Our method aims to utilize the complementarity of high semantics and low local details. We explored the combination of different layers to reveal the effectiveness of the fusion strategy. The fusion operation was unified as follows: firstly, features from different layers are normalized by L2, then flattened, and finally spliced in F-C¹. Here we tested the accuracy of F-C¹. We used the accuracy of F-C¹ without fusion, obtained only by C³, as a benchmark for comparison. In addition, we also calculated the bilinear features extracted from C². The results are reported in

Table 4. The accuracy of different combinations of two layers.

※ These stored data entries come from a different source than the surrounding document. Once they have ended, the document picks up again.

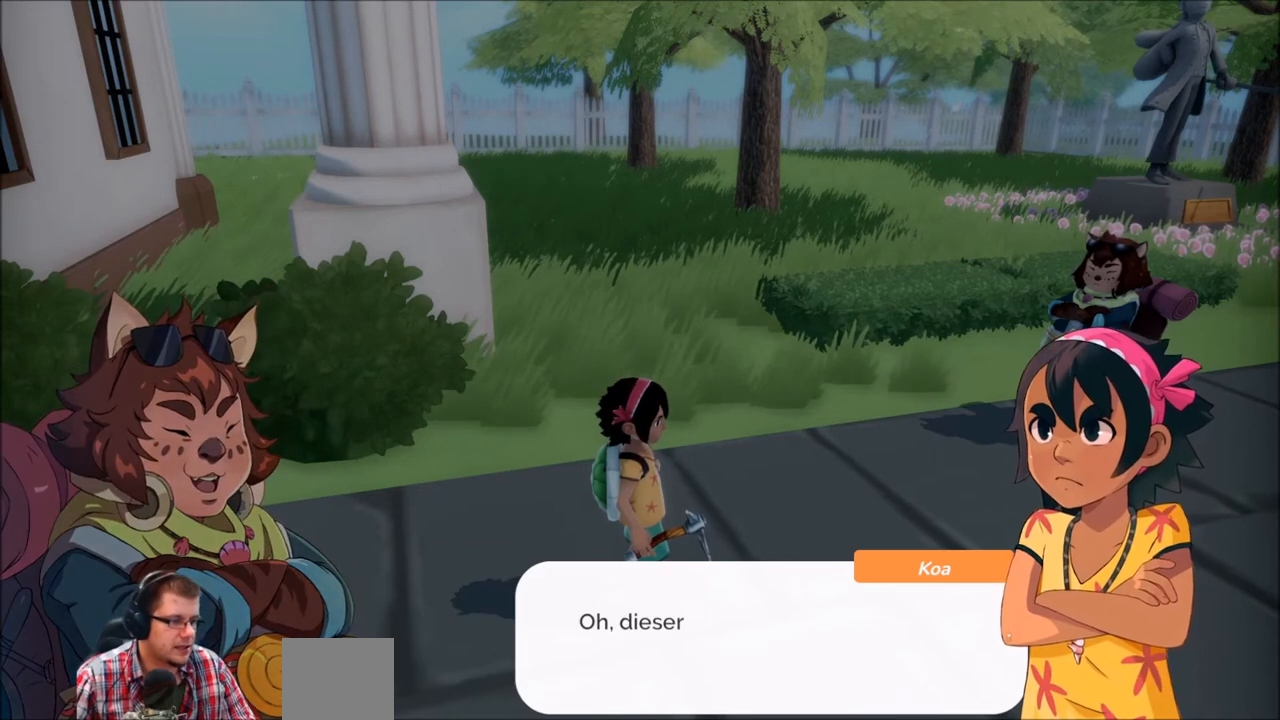
{"buttons": [], "left_stick": "center", "right_stick": "center", "events": []}
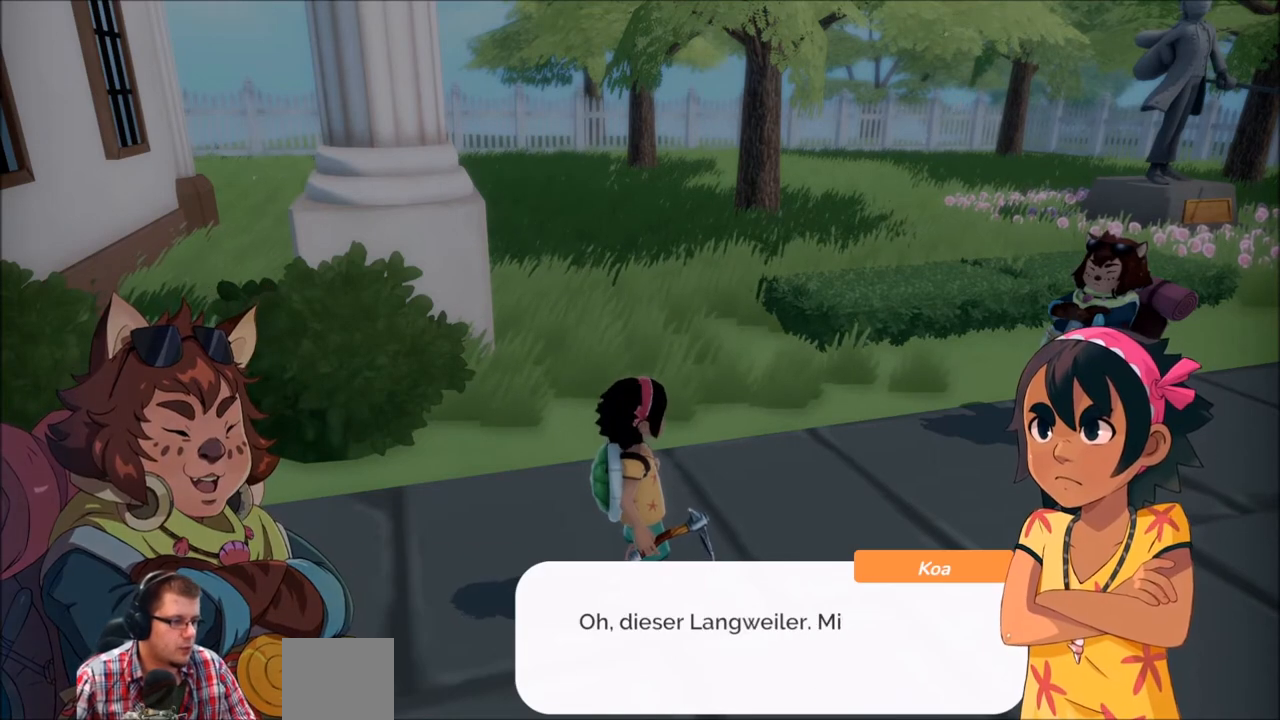
{"buttons": [], "left_stick": "center", "right_stick": "center", "events": []}
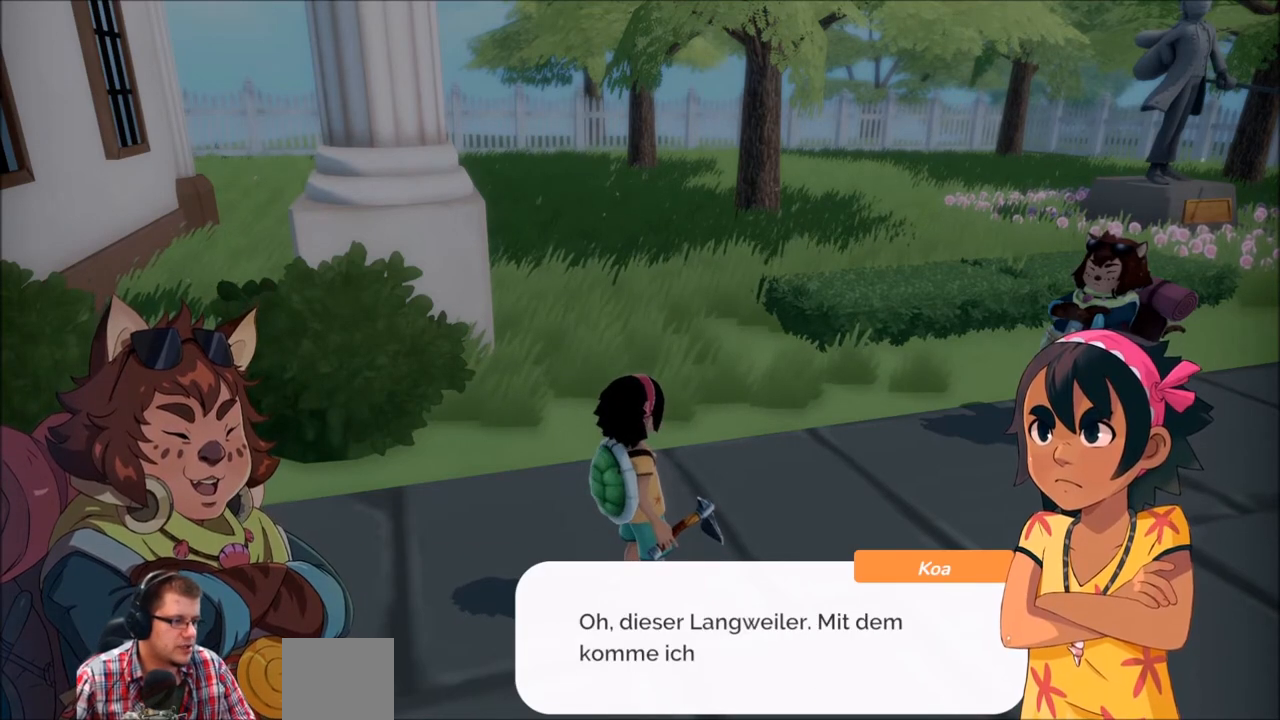
{"buttons": [], "left_stick": "center", "right_stick": "center", "events": []}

Layers	C3	Bilinear (C1) + C3	C1 + C3	Bilinear (C2) + C3	C2 + C3
Accuracy	0.908	0.953	0.927	0.931	0.916

. Compared with no fusion, the multi-layer fusion strategy achieved better performance. The accuracy was promoted significantly, with a maximum increase of 4.5%. The improvement of the combination of direct fusion was less than the improvement of the combination of bilinear feature fusion. Moreover, the fusion combinations containing C¹ outperformed the corresponding fusion combinations containing C². This is ascribed to the lower layer features describing more sufficient local information. Therefore, the fused features were more distinguishable.

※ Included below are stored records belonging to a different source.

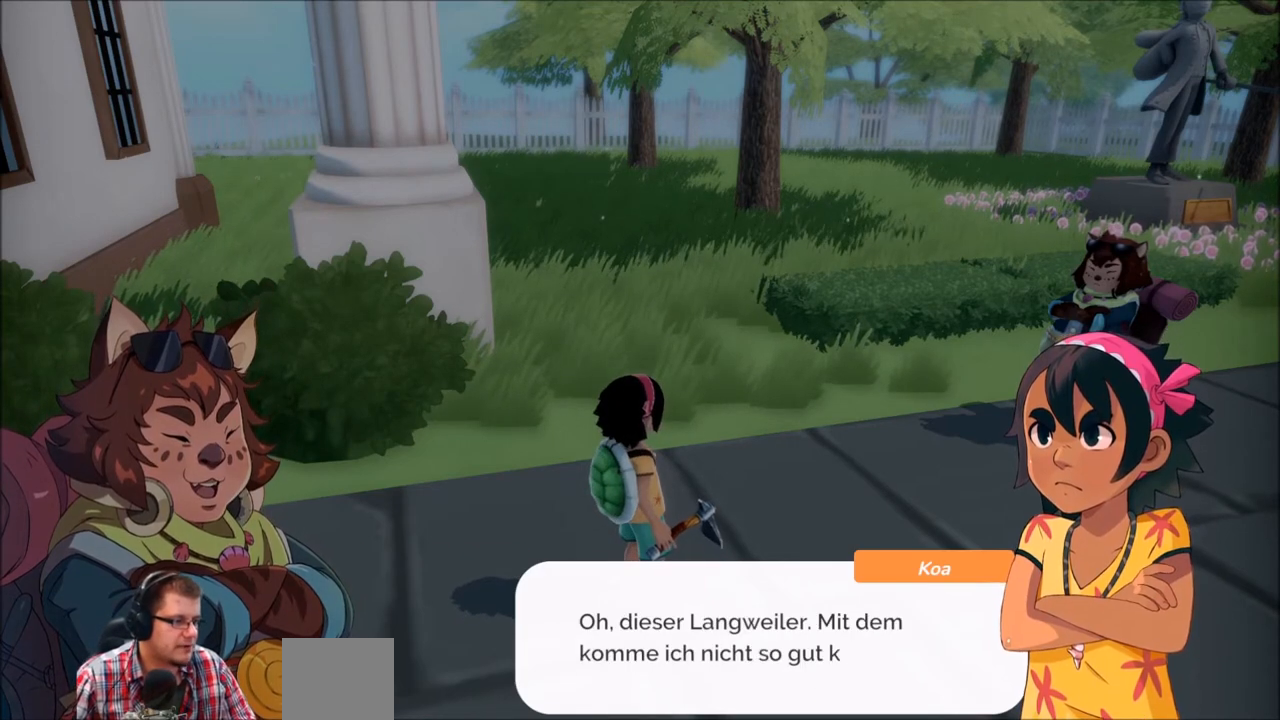
{"buttons": [], "left_stick": "center", "right_stick": "center", "events": []}
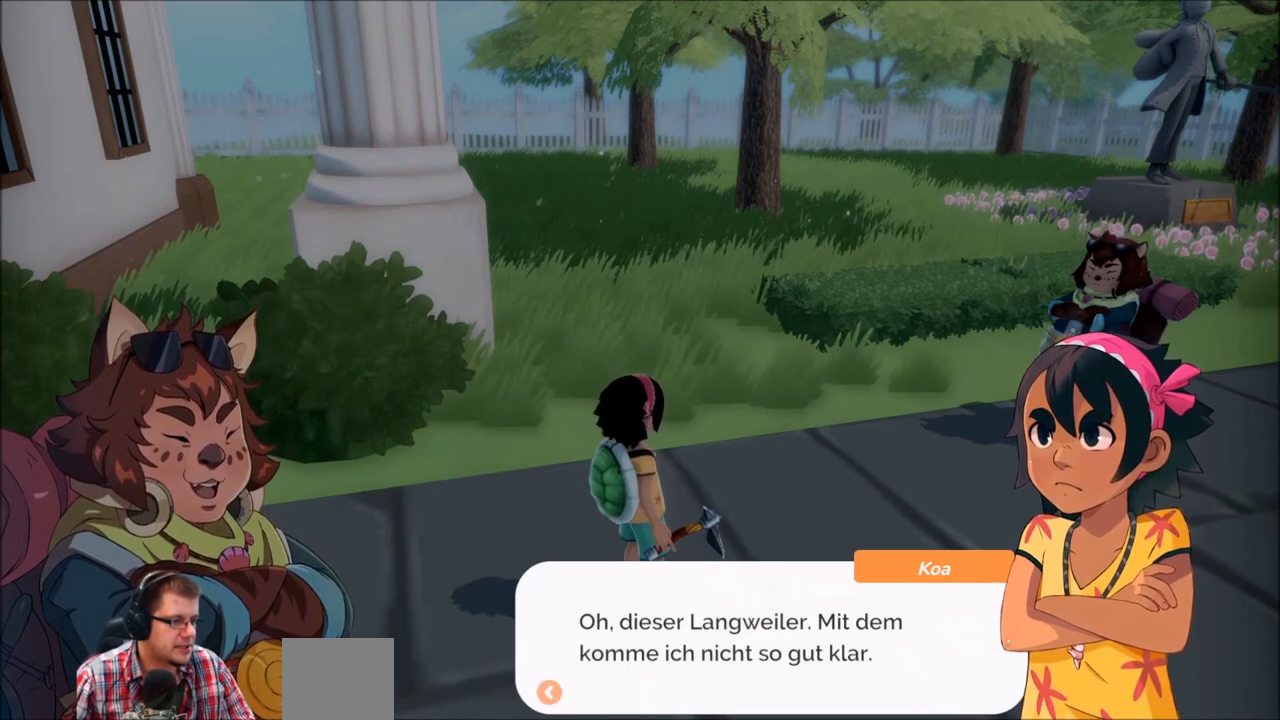
{"buttons": [], "left_stick": "center", "right_stick": "center", "events": []}
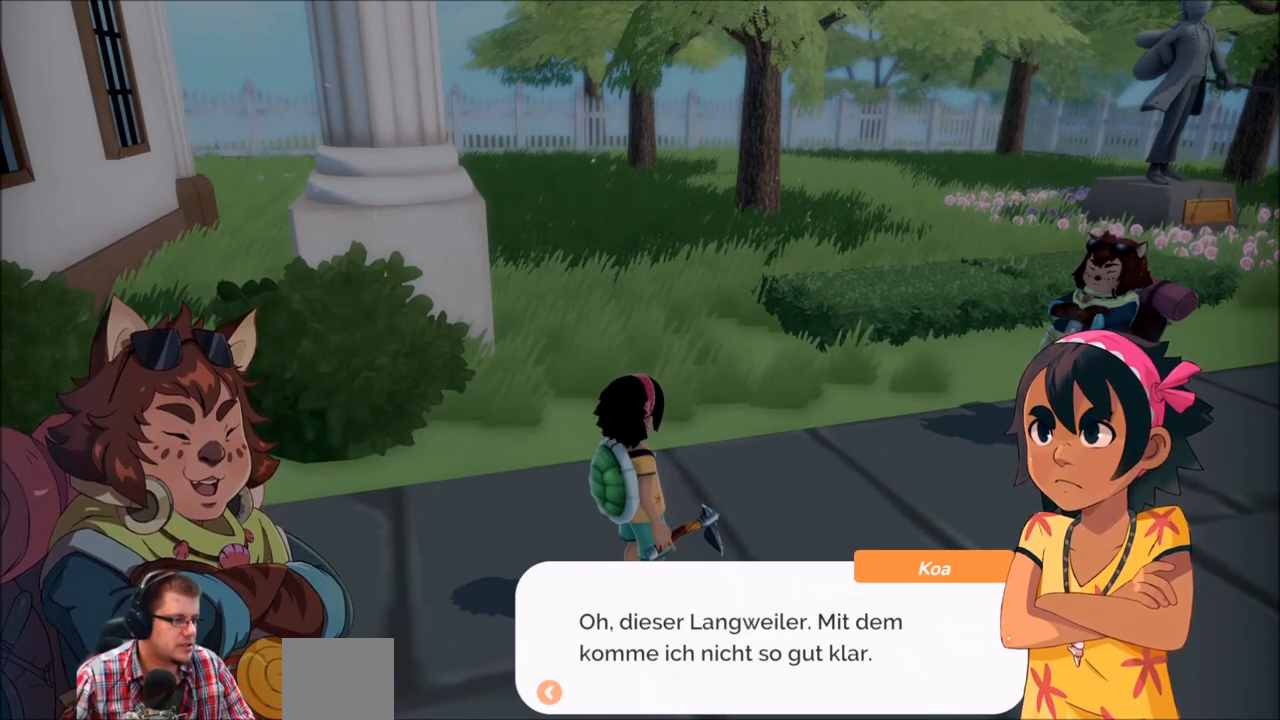
{"buttons": [], "left_stick": "center", "right_stick": "center", "events": [[100, "A", "down"], [267, "A", "up"]]}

To explain the superiority of bilinear features and multi-layer fusion more qualitatively, t-distributed random neighbor embedding (t-SNE) is used to visualize the learned features [37]. We used t-SNE to reduce the learned features in F-C¹ to two-dimensions. The mapped features for four methods are shown in Figure 8 (Five categories are randomly displayed, each containing 40 samples). In Figure 8, the shape features of different categories based on two artificially designs overlapped and did not cluster well, which matches the lower mean recognition accuracies shown in Figure 5b. For the traditional CNN, features of the same shape category were clustered, but slight overlap still occurred between different categories. By contrast, for BMF-CNN, the features within each category were tightly clustered and the features of different categories were widely spaced. This means that the features extracted by BMF-CNN have better separability, which is more intuitive for explaining the superiority of our proposed method.

4. Discussion

In this paper, a BMF-CNN using bilinear features and multi-layer fusion was proposed for low resolution and edge blurring tactile shape recognition. The bilinear feature is able to improve the ability of feature extraction so that the BMF-CNN can learn second-order characteristics better. Multi-layer fusion promotes feature utilization efficiency. For instance, the recognition accuracy is increased without deepening the network, as verified in Table 3 and Table 4. Due to non-ideal raw data, environmental interference, and other factors, very small and low-resolution images are common in practical recognition tasks. How to select the architecture of a CNN is still an open issue, and these problems are similar to the non-ideal effects of haptic images. Thus, we attempted to validate our framework on an additional dataset: MNIST [38], and achieved 99.21% accuracy (details are in the Supplementary Material). Our framework may enlighten us to handle other low-resolution tasks and we will focus on this topic in future work.

5. Conclusions

A framework called BMF-CNN was proposed for low-resolution and blurred edges tactile shape recognition. In this framework, the bilinear feature is developed to improve the neuron network feature extraction capability and the feature fusion strategy is applied to promoted the feature utilization capability to deal with low resolution and blurred edges. A 26 classes letter shape with complex edges dataset was used to verify the proposed BMF-CNNs. The recognition accuracy was 98.64%, which is much higher than that of traditional CNN and artificial design methods. Furthermore, we analyzed the contribution of bilinear features and fusion strategy to performance in detail through layer-by-layer accuracy verification and feature map visualization.